Semangat keteladanan Rasulullah SAW kemudian diperkuat melalui pidato pembuka yang disampaikan oleh Alfian Azka Ramdhani, siswa kelas XI-9 sekaligus perwakilan dari ekstrakurikuler debat bahasa Inggris. Dalam pidatonya, Alfian mengangkat Nabi Muhammad SAW sebagai panutan dan role model utama dalam kehidupan.

 

“Membahas mengenai Nabi Muhammad SAW sebagai panutan atau role model yang paling sempurna dan utama.”

 

Keunikan kegiatan semakin terlihat pada sesi tausiah dan ceramah singkat yang disampaikan oleh peserta didik kelas XII dalam empat bahasa, yaitu Bahasa Sasak, Bahasa Inggris, Bahasa Arab, dan Bahasa Indonesia.

 

Siti Asmarinda Dewi membuka sesi tausiah dengan menggunakan Bahasa Sasak. Penyampaian kemudian dilanjutkan oleh Kasyafani Hikmal Thoriq dalam Bahasa Inggris, Baiq Yunisa Atqiya M. dalam Bahasa Arab, dan ditutup oleh Muhammad Azziyada Ulumuddin menggunakan Bahasa Indonesia.

 

Penyampaian pesan keagamaan melalui empat bahasa tersebut tidak hanya menjadi bagian menarik dari rangkaian kegiatan, tetapi juga menunjukkan keberagaman kemampuan serta potensi peserta didik SMA Negeri 1 Selong.

 

Melalui tausiah tersebut, para siswa mengajak seluruh warga sekolah untuk meneladani berbagai akhlak mulia Rasulullah SAW, di antaranya kejujuran, amanah, kesabaran, kelembutan, kerendahan hati, dan kepedulian terhadap sesama.
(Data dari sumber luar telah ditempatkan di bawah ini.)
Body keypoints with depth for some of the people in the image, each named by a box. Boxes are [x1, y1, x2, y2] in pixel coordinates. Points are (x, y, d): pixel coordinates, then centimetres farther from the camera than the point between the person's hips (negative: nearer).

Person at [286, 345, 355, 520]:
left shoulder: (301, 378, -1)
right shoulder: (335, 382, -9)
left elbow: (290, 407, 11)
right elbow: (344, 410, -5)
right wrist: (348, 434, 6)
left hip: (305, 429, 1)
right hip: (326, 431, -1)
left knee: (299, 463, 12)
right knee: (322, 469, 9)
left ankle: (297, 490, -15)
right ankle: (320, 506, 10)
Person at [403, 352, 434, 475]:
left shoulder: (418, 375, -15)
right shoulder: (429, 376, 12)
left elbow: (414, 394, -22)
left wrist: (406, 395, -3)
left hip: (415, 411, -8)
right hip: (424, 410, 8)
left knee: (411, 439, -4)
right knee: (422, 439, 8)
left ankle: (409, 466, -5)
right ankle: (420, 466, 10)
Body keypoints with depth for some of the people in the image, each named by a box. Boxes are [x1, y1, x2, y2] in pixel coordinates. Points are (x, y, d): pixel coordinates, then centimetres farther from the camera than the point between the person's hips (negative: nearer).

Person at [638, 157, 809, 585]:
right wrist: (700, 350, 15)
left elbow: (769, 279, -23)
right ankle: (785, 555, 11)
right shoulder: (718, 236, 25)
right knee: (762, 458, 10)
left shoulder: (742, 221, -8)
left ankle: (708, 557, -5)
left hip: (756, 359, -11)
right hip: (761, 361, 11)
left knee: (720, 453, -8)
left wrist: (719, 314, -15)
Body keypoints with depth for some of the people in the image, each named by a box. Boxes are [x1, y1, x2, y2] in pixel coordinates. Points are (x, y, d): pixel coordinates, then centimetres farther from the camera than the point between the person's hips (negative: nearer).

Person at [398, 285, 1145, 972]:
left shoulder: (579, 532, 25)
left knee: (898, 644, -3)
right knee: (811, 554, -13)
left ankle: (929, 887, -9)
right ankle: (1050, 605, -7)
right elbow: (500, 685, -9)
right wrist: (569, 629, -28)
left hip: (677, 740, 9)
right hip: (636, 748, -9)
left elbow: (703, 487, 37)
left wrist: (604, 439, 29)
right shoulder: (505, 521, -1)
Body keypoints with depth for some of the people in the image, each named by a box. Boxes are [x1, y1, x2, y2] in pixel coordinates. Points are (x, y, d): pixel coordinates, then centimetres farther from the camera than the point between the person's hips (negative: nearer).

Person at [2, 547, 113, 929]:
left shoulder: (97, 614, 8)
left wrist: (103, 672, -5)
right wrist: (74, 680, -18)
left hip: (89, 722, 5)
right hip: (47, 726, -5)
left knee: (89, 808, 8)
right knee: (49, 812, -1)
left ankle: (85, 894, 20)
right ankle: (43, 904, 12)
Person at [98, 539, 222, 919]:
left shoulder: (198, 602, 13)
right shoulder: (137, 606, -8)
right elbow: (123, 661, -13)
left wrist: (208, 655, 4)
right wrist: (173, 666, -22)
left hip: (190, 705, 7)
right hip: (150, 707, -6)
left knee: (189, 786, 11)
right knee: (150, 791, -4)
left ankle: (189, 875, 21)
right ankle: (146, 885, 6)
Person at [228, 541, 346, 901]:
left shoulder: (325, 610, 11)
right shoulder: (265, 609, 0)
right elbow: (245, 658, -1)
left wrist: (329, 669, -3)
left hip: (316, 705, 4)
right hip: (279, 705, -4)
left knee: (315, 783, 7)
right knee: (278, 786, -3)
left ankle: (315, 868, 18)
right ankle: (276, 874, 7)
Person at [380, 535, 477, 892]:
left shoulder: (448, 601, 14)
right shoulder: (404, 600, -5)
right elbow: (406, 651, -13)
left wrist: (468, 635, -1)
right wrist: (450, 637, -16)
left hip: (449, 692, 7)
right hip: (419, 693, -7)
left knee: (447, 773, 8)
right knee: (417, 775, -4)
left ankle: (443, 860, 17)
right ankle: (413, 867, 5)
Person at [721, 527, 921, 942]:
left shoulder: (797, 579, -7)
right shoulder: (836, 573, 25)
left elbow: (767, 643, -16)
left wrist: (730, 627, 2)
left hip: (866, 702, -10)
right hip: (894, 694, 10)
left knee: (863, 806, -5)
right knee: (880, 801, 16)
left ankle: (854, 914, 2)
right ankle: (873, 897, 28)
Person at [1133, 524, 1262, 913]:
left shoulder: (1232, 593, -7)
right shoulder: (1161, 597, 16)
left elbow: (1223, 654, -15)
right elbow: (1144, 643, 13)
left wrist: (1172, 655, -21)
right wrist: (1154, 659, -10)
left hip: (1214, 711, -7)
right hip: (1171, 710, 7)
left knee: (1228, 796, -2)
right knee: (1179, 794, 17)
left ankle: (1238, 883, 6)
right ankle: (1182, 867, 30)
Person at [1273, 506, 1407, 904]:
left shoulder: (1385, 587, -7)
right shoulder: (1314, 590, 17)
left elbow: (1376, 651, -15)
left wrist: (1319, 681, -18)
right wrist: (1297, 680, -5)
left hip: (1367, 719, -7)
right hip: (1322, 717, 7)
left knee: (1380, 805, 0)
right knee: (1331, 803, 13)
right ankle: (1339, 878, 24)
Nilai-nilai tersebut diharapkan tidak berhenti pada kegiatan peringatan Maulid, tetapi dapat diterapkan dalam kehidupan sehari-hari, baik di lingkungan sekolah maupun di tengah masyarakat.

 

Peringatan Maulid Nabi Muhammad SAW 1448 H di SMA Negeri 1 Selong menjadi wadah untuk memperkuat nilai-nilai keagamaan sekaligus memberikan ruang bagi peserta didik untuk belajar, tampil, dan berkontribusi secara langsung dalam kegiatan sekolah. Dengan mengedepankan potensi internal, kegiatan ini menjadi salah satu bentuk upaya sekolah dalam membangun karakter peserta didik melalui keteladanan Rasulullah SAW.